Realschule Hechingen: Müssen Nachbargemeinden Schulsanierung mitzahlen?

Die Hechinger Realschule besuchten im Durchschnitt der Jahre 2020 bis 2024 657 Schülerinnen und Schüler, 227 davon kommen durchschnittlich aus umliegenden Gemeinden.
StopperDie Hechinger Realschule wird weitaus nicht nur von Schülern mit Wohnsitz in Hechingen besucht. Im Mittel der Jahre 2020 bis 2024 kamen von den 657 Schülern durchschnittlich 227 aus umliegenden Gemeinden – und damit über ein Drittel der gesamten Schülerschaft (34,59 Prozent).
Verständlich daher der Gedanke, dass sich die Nachbarkommunen auch an den Sanierungskosten der Realschule beteiligen.

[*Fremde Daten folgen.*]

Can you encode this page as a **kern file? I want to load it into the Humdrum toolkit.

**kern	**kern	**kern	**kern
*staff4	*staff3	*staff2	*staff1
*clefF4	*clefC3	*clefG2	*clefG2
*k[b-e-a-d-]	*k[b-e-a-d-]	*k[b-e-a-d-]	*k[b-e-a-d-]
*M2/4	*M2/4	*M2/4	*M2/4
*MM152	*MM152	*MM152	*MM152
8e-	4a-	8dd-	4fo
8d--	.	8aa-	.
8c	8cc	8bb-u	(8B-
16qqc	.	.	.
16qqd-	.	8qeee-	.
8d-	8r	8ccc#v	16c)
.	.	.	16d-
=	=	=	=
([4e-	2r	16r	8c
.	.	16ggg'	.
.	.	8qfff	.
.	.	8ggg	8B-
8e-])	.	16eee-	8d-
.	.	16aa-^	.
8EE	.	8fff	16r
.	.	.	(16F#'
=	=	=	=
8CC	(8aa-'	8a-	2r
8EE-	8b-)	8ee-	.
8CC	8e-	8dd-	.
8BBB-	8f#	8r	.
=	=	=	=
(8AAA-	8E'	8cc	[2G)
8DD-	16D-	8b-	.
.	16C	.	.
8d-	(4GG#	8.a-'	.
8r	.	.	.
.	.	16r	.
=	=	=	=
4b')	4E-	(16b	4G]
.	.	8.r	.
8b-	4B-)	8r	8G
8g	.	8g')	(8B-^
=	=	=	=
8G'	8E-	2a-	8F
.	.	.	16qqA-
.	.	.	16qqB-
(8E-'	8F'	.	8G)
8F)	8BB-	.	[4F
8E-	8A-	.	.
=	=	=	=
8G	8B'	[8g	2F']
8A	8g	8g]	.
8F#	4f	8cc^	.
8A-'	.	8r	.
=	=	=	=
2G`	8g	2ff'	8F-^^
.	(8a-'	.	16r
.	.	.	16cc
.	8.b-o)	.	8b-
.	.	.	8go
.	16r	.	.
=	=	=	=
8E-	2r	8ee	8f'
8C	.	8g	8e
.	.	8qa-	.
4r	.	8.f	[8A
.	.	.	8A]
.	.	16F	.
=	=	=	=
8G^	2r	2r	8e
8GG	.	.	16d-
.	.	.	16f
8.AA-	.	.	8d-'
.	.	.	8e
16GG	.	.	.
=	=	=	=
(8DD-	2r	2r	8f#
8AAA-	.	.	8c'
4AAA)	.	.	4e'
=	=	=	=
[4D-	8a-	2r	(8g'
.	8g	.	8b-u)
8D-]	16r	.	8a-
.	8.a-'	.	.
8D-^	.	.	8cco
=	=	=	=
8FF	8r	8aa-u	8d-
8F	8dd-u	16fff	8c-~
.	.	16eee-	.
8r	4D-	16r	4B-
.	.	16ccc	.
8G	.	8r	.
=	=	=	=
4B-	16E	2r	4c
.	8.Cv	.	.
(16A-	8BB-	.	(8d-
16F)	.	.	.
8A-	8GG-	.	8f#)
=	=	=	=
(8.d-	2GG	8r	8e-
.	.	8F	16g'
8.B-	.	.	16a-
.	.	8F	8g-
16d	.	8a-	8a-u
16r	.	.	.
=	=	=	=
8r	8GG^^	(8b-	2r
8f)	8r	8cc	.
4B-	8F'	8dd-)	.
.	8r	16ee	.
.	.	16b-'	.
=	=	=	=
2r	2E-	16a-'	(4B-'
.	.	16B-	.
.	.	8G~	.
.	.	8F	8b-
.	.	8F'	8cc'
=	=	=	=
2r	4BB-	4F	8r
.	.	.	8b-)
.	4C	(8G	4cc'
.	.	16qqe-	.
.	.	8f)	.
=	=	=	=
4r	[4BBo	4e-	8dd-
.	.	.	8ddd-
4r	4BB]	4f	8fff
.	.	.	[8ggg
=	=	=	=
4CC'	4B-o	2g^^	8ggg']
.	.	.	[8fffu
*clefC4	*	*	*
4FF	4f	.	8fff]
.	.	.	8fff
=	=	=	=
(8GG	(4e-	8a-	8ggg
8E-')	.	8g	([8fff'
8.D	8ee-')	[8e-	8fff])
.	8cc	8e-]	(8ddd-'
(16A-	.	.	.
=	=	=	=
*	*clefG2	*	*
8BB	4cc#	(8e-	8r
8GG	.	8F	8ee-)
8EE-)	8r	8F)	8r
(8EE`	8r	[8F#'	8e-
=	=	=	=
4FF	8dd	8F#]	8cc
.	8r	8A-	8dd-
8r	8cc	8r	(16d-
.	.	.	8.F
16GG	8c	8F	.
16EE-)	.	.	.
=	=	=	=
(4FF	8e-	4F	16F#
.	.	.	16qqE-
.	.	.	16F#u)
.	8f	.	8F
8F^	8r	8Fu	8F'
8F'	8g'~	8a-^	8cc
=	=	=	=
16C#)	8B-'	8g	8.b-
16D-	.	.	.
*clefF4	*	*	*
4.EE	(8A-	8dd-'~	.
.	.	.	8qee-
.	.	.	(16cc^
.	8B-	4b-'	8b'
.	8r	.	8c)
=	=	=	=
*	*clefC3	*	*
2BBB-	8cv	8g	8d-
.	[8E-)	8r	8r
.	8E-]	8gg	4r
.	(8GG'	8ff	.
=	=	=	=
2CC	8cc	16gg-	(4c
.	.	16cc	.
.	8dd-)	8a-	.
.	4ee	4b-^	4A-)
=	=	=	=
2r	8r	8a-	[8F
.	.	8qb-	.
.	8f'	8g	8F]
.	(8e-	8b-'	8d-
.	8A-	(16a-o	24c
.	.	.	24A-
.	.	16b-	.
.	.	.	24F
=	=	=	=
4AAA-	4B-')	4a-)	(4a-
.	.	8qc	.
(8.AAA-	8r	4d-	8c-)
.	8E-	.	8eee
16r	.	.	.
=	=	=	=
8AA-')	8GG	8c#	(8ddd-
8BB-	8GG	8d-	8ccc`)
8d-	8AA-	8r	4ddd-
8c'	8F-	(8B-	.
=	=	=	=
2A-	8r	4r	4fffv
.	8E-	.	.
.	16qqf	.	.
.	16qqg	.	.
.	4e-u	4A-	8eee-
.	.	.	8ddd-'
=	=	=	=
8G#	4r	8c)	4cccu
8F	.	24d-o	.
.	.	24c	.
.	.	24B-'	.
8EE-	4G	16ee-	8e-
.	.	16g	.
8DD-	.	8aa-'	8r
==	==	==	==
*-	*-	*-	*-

Um sich diese Option offen zu halten, hat der Verwaltungsausschuss in seiner jüngsten Sitzung eine sogenannte Investitionsbeteiligung der Umlandgemeinden an der Fassadensanierung sowie dem Anbau des Lehrerzimmers auf den Weg gebracht. Final entscheidet der Gemeinderat in seiner Sitzung kommenden Dienstag, 7. Oktober.
Dass Nachbargemeinden für Schulsanierungen zur Kasse gebeten werden können, zeigt das Beispiel Geislingen an der Steige. Denn: Der Verwaltungsgerichtshofs Baden-Württemberg urteilte Ende 2022, dass die Bescheide des Kultusministeriums, umliegende Gemeinden zu verpflichten, eine Vereinbarung zur finanziellen Beteiligung an der Generalsanierung der Realschule Geislingen zu treffen, rechtmäßig war. Entscheidend dafür war, dass das Kultusministerium als oberste Schulaufsichtsbehörde feststellte, dass die Sanierung und der Neubau einer Schule ein dringendes öffentliches Bedürfnis darstellt.
Die Möglichkeit zieht nun auch die Stadt Hechingen, insbesondere angesichts der angespannten Haushaltslage, in Betracht. Verhindert werden könnte dieser Schritt aber durch erfolgreiche Gespräche zwischen Gemeindetag und dem Land zur Aufstockung der Schulbauförderung. Hierzu bedürfte es allerdings einer Gesetzesänderung; wie schnell sich dabei etwas tut, ist ungewiss. Die Notwendigkeit zur Beteiligung umliegender Gemeinden könnte damit jedoch ausgeschlossen werden.
880 000 Euro will die Stadt sparen
Falls es nicht zur höheren Förderung kommt, ist Hechingen gerüstet. Knapp 880 000 Euro will die Stadt aus der Nachbarschaft für die Realschulsanierung einnehmen. Der höchste Beitrag würde aus Bodelshausen kommen, weil von dort die meisten auswärtigen Schüler an die Hechinger Realschule kommen.
Übrigens: Falls sich die Nachbargemeinde gegen die Kostenbeteiligung wehren, will die Stadtverwaltung beim Kultusministerium einen Antrag auf die Feststellung eines dringenden öffentlichen Bedürfnisses stellen – und so dem Beispiel Geislingen an der Steige folgen.
Bürgermeister Philipp Hahn stellt klar: „Dieses Thema schwelt schon länger in der kommunalen Familie.“ Unter anderem die Stadt Rottenburg habe aus Rangendingen Geld gefordert. Dass dies zu Unfrieden unter den Kommunen führen könne, sei klar. „Uns wäre es natürlich lieb, wenn die Schulbauförderung das Problem löst“, erklärt das Stadtoberhaupt weiter. Grundsätzlich sei die Kostenumlegung aber kein Raubrittertum.
Verflochtene Schullandschaft ist wichtig
Nur darauf könne man sich bei einem 7,3-Millionen-Euro-Projekt wie bei der Realschule – trotz Fördermittel von über 3,3 Millionen Euro- nicht verlassen. Der Großteil der Stadträte am Ratstisch sah es ähnlich. Stefan Hipp, Fraktionssprecher der CDU und Schulleiter der Realschule, betonte: „Eine verflochtene Schullandschaft ist total wichtig, aber die Haushaltslage lässt kein anderes Handeln zu.“
Letztlich stimmte nur Matthias Linckersdorff von der FDP-Gruppe gegen den Empfehlungsbeschluss an den Gemeinderat, dazu gab es zwei Enthaltungen.